What to work on:
[A] Answer these questions from the tele-glaucoma passage below:
(i) Which two eye diseases does it name as lending themselves better to telemedicine than glaucoma?
(ii) What two kinds of testing does it say glaucoma requires?
(iii) Which organization has a landmark publication on standards for telemedicine for diabetic retinopathy?
[B] Proceed with the tele-glaucoma passage below, picking up after its last sentence.

Web-based communication, data analysis filters, wearable technology, and artificial intelligence are all being applied in telemedicine. Tele-glaucoma is an integral part of tele-ophthalmology and, perhaps, one of its most challenging fields, because glaucoma may not lend itself as well as other eye diseases, such as cataract and diabetic retinopathy, to telemedicine. Glaucoma is often slow and elusive, requiring both structural and functional testing. We know that IOP, which is widely investigated and used for screening, is not optimal for screening or detection.

Although telemedicine has evolved in various disciplines over the past two decades, the advances in tele-glaucoma have not been as clearly visible. As a comparator, the American Telemedicine Association has a landmark publication delineating standards for telemedicine for diabetic retinopathy.¹ The VA healthcare system also applies tele-ophthalmology to screening and referring diabetic patients. Due to the complexities of detecting glaucoma, tele-glaucoma doesn’t have similar current standards, such as those in place for diabetic eye disease. Establishing standards for tele-glaucoma are necessary for the field to evolve and improve.

Data section:

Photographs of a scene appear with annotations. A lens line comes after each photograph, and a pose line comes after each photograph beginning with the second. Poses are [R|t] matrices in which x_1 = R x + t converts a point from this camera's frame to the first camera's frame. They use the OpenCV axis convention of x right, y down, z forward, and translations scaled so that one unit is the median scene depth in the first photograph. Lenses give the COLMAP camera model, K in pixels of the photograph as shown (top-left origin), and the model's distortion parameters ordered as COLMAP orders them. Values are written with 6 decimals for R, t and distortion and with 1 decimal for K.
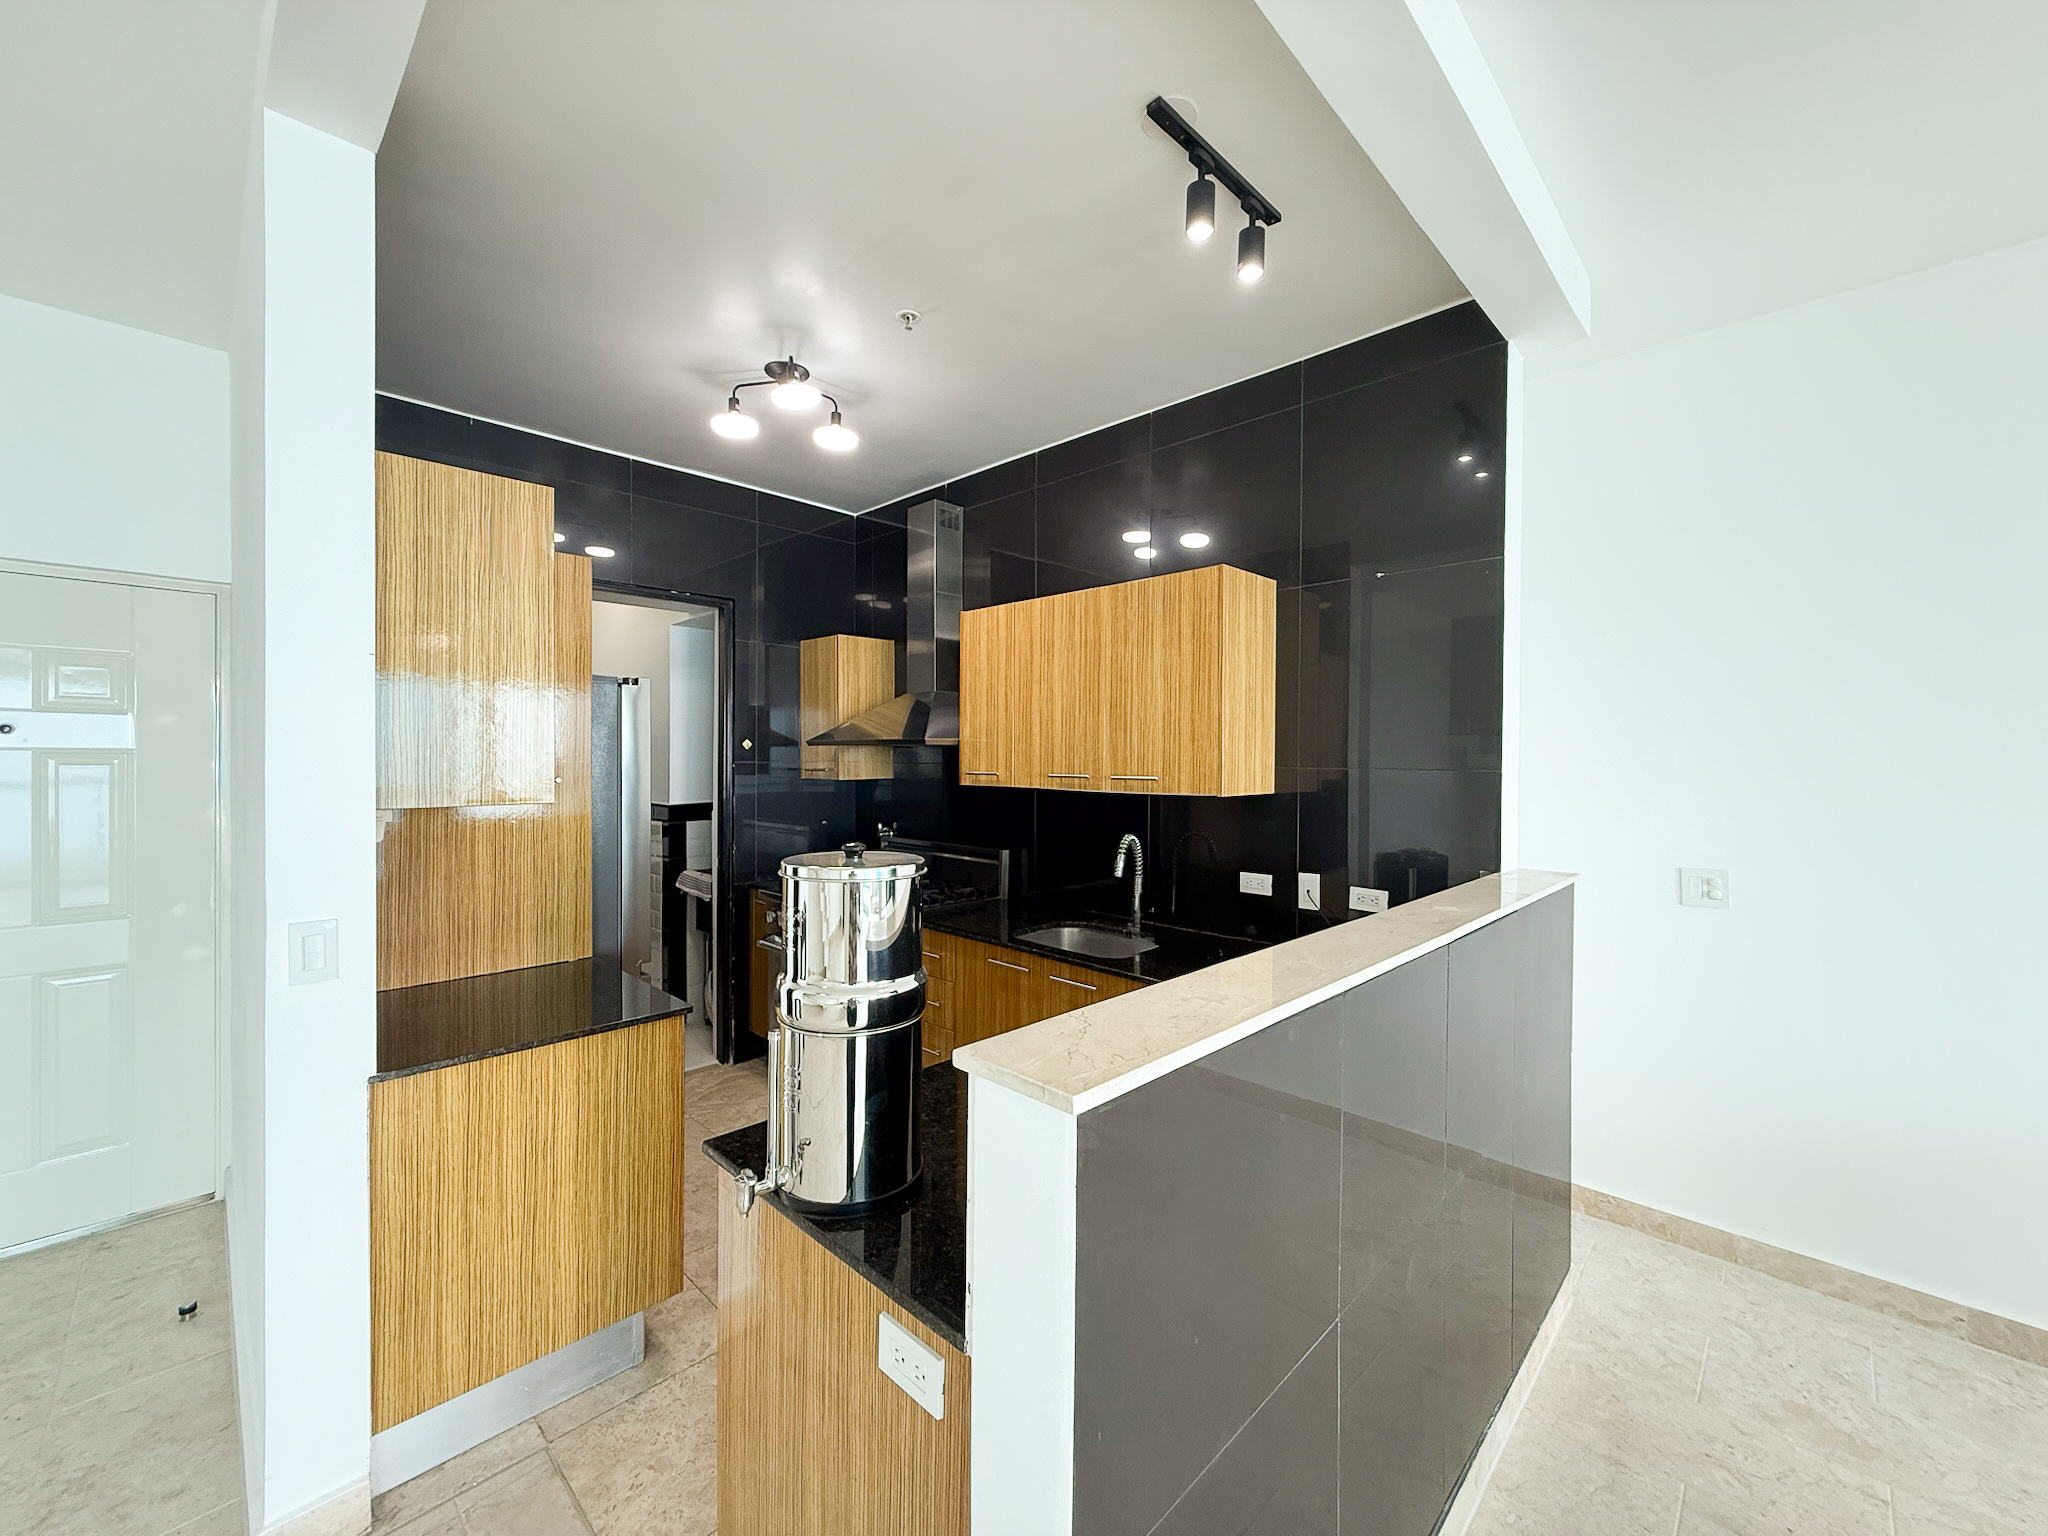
lens RADIAL K [[814.2, 0, 1023.6], [0, 814.2, 761.0], [0, 0, 1]] dist [0.001619, 0.000080]
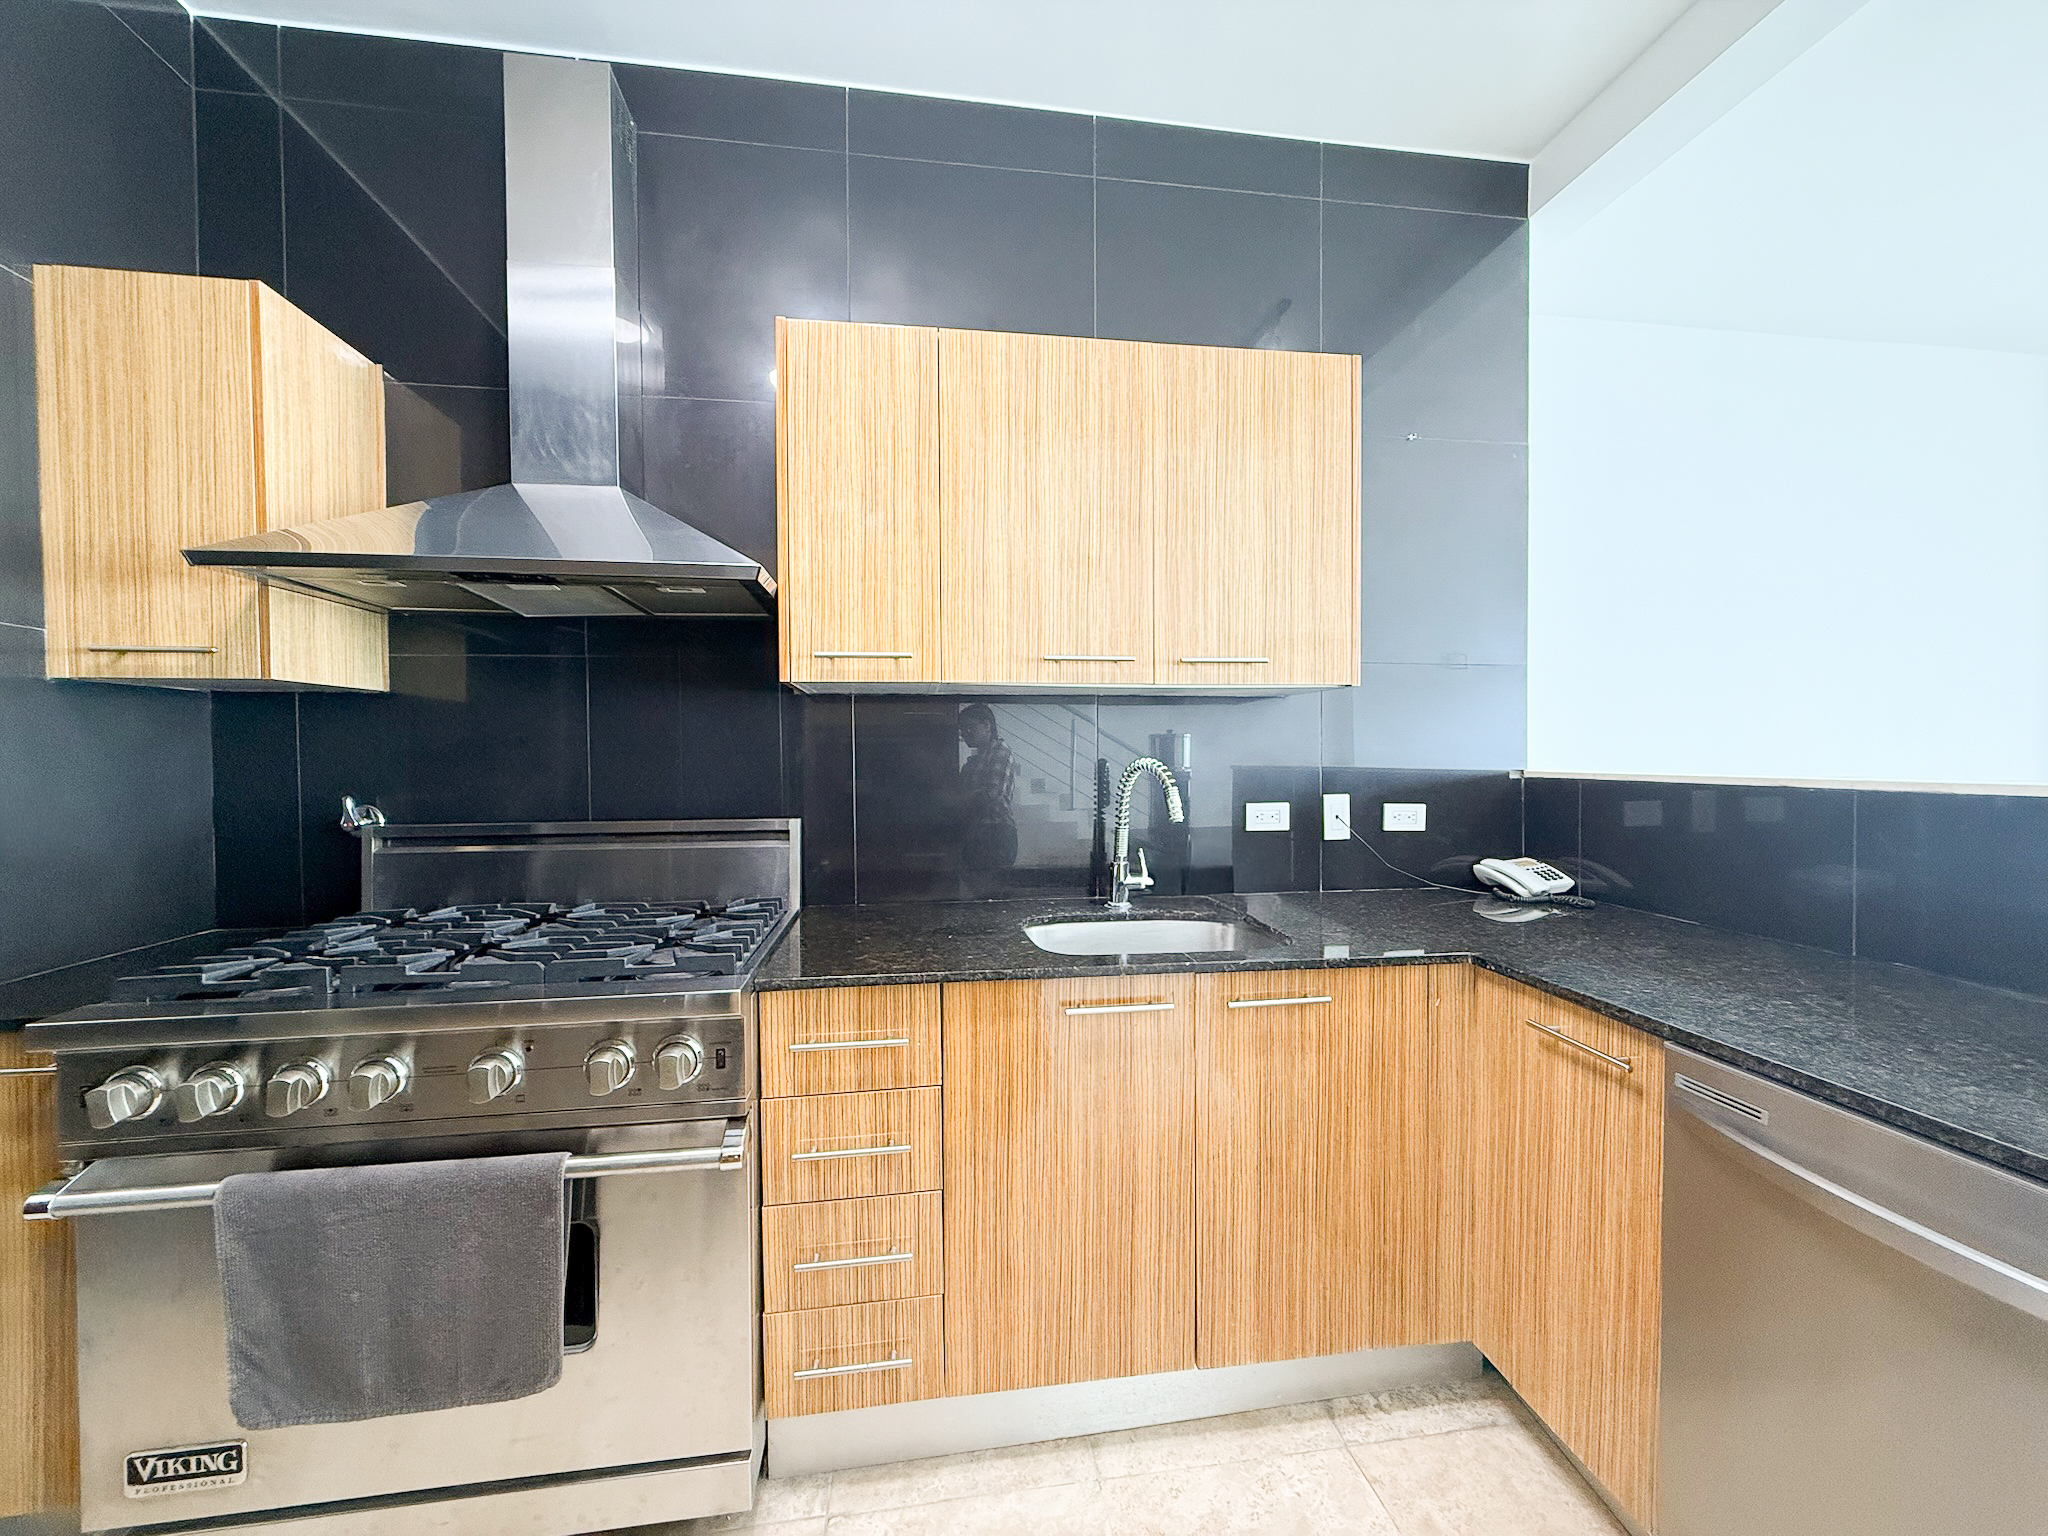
lens RADIAL K [[814.2, 0, 1023.8], [0, 814.2, 762.0], [0, 0, 1]] dist [0.001619, 0.000080]
pose [[0.610237, -0.021483, 0.791928, -0.424213], [0.013657, 0.999769, 0.016597, 0.080632], [-0.792101, 0.000687, 0.610389, 0.681985]]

Answers to this exercise:
[A]
(i) Cataract and diabetic retinopathy.
(ii) Structural and functional testing.
(iii) The American Telemedicine Association.

[B]
Validating and Comparing Tele-glaucoma to Standard of Care

Perhaps the first step toward establishing standards is to validate tele-glaucoma models. In a systematic review,² tele-glaucoma was found to accurately discriminate between screening test results with greater odds for positive cases. In that review, tele-glaucoma detected more cases of glaucoma than an in-person examination. The advantages included early detection, reduction in wait and travel time for patients, improved specialist referral rates, and possible cost savings, specifically for remote and underserved communities.²

The Philadelphia Telemedicine Glaucoma Detection and Follow-up Study³ examined a protocol for detection of vision-threatening diseases, including glaucoma. The NJ Health Foundation Tele-Glaucoma Study is an ongoing trial that compares tele-glaucoma to standard of care clinical evaluation.⁴ It includes more than 100 subjects with confirmed glaucoma who were evaluated through a tele-glaucoma protocol and then underwent a comprehensive clinical glaucoma evaluation. The outcomes were highly correlated for several clinical measures, including IOP and optic nerve examination, as well as for diagnostic accuracy and treatment recommendations.

It was evident from the NJ tele-glaucoma study that OCT was an essential diagnostic tool. The versatility of OCT was apparent in the ability to acquire useful data, even when media opacity precluded quality imaging and limited the clinical exam (Figure 1).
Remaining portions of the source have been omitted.